A tale proposito Vincenza Calvaruso, segretario nazionale Associazione italiana per lo studio del fegato (Aisf), osserva che “il Chmp sembra non aver preso in considerazione i dati dello studio Recapitulate, i cui primi dati sono stati pubblicati nel marzo 2023 e ulteriori risultati sono stati presentati al congresso internazionale dell’Easl (European Association for the Study of the Liver) nel giugno 2024. I dati italiani raccolti dal 2018 su 759 pazienti trattati con l’acido obeticolico in 66 centri hanno dimostrato un beneficio clinico del farmaco nel ridurre la progressione della malattia e lo sviluppo di danni epatici irreversibili”. I risultati dello studio Cobalt “non possono essere interpretati correttamente – sottolinea Pietro Invernizzi, direttore Uoc Gastroenterologia e Centro malattie autoimmuni del fegato (Maf), Fondazione Irccs San Gerardo dei Tintori di Monza – Per farlo sarebbe stato necessario prendere in considerazione anche gli studi di supporto e i dati di Real World Evidence. Inoltre, lo studio Cobalt è stato progettato con un braccio placebo quando il farmaco era già disponibile come parte della cura clinica di routine, un aspetto che ha avuto un ruolo determinante nel fallimento dello studio stesso. L’intera comunità scientifica internazionale è dunque concorde nel chiedere alle autorità europee e nazionali di tutelare le persone che sono già in trattamento con acido obeticolico garantendo loro continuità terapeutica”. 

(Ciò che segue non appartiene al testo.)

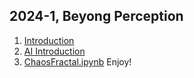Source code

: 2024-1, Beyong Perception
---
1. [Introduction](index_2024.ipynb)
2. [AI Introduction](AI_Introduction.ipynb)
3. [ChaosFractal.ipynb](ChaosFractal.ipynb)
Enjoy!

“Le terapie fino ad oggi disponibili hanno permesso anche ai pazienti che non rispondevano alla prima linea di trattamento di tenere sotto controllo i parametri di fosfatasi alcalina e di bilirubina – rimarca Umberto Vespasiani-Gentilucci, professore associato di Medicina interna presso l’Università Campus Bio-Medico di Roma, dottore di ricerca in Epatologia sperimentale e clinica – Per dimostrare l’impatto di questi effetti” si dovrebbero considerare i dati “dello studio Recapitulate che evidenzia un miglioramento del 60% nella sopravvivenza libera da trapianto epatico e nella riduzione degli eventi fegato-relati per i pazienti in terapia con Oca, mentre una ulteriore sotto-analisi dimostra una riduzione significativa della rigidità epatica nel tempo, un indicatore chiave – conclude – della progressione fibrotica della malattia”.